INPUT DATA below:

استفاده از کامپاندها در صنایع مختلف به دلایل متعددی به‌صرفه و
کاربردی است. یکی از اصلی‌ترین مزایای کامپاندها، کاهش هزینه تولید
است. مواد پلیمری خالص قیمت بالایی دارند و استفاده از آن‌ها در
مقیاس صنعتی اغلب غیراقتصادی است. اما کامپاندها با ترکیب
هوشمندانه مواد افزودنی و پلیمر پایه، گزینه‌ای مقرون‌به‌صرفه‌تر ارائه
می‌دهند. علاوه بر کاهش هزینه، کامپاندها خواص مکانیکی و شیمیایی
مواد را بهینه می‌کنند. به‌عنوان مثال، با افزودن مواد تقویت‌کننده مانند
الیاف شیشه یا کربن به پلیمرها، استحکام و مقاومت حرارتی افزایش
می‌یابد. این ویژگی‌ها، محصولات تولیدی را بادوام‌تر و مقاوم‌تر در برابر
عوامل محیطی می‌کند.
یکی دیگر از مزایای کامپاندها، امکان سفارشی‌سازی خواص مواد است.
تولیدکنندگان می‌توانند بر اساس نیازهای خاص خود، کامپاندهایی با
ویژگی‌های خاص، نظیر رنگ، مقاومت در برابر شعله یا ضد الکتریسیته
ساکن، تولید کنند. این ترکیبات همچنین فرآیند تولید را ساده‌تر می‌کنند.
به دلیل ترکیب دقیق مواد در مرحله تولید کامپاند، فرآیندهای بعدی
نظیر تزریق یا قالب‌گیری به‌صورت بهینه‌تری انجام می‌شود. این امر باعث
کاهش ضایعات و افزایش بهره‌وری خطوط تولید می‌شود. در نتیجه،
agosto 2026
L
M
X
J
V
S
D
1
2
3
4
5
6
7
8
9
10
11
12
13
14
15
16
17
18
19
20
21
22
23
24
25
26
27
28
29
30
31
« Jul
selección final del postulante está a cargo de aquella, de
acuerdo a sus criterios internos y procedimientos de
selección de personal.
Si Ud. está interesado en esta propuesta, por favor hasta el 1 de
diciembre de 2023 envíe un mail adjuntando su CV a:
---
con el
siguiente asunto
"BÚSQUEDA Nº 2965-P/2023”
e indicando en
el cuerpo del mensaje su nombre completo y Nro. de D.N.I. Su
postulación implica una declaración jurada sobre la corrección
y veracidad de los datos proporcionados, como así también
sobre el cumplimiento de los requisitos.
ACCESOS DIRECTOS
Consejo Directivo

End of INPUT DATA.

_TASK TO CARRY OUT_
Would you please transcribe the records above in full and exactly?

_SOLUTION_
استفاده از کامپاندها در صنایع مختلف به دلایل متعددی به‌صرفه و
کاربردی است. یکی از اصلی‌ترین مزایای کامپاندها، کاهش هزینه تولید
است. مواد پلیمری خالص قیمت بالایی دارند و استفاده از آن‌ها در
مقیاس صنعتی اغلب غیراقتصادی است. اما کامپاندها با ترکیب
هوشمندانه مواد افزودنی و پلیمر پایه، گزینه‌ای مقرون‌به‌صرفه‌تر ارائه
می‌دهند. علاوه بر کاهش هزینه، کامپاندها خواص مکانیکی و شیمیایی
مواد را بهینه می‌کنند. به‌عنوان مثال، با افزودن مواد تقویت‌کننده مانند
الیاف شیشه یا کربن به پلیمرها، استحکام و مقاومت حرارتی افزایش
می‌یابد. این ویژگی‌ها، محصولات تولیدی را بادوام‌تر و مقاوم‌تر در برابر
عوامل محیطی می‌کند.
یکی دیگر از مزایای کامپاندها، امکان سفارشی‌سازی خواص مواد است.
تولیدکنندگان می‌توانند بر اساس نیازهای خاص خود، کامپاندهایی با
ویژگی‌های خاص، نظیر رنگ، مقاومت در برابر شعله یا ضد الکتریسیته
ساکن، تولید کنند. این ترکیبات همچنین فرآیند تولید را ساده‌تر می‌کنند.
به دلیل ترکیب دقیق مواد در مرحله تولید کامپاند، فرآیندهای بعدی
نظیر تزریق یا قالب‌گیری به‌صورت بهینه‌تری انجام می‌شود. این امر باعث
کاهش ضایعات و افزایش بهره‌وری خطوط تولید می‌شود. در نتیجه،
agosto 2026
L
M
X
J
V
S
D
1
2
3
4
5
6
7
8
9
10
11
12
13
14
15
16
17
18
19
20
21
22
23
24
25
26
27
28
29
30
31
« Jul
selección final del postulante está a cargo de aquella, de
acuerdo a sus criterios internos y procedimientos de
selección de personal.
Si Ud. está interesado en esta propuesta, por favor hasta el 1 de
diciembre de 2023 envíe un mail adjuntando su CV a:
---
con el
siguiente asunto
"BÚSQUEDA Nº 2965-P/2023”
e indicando en
el cuerpo del mensaje su nombre completo y Nro. de D.N.I. Su
postulación implica una declaración jurada sobre la corrección
y veracidad de los datos proporcionados, como así también
sobre el cumplimiento de los requisitos.
ACCESOS DIRECTOS
Consejo Directivo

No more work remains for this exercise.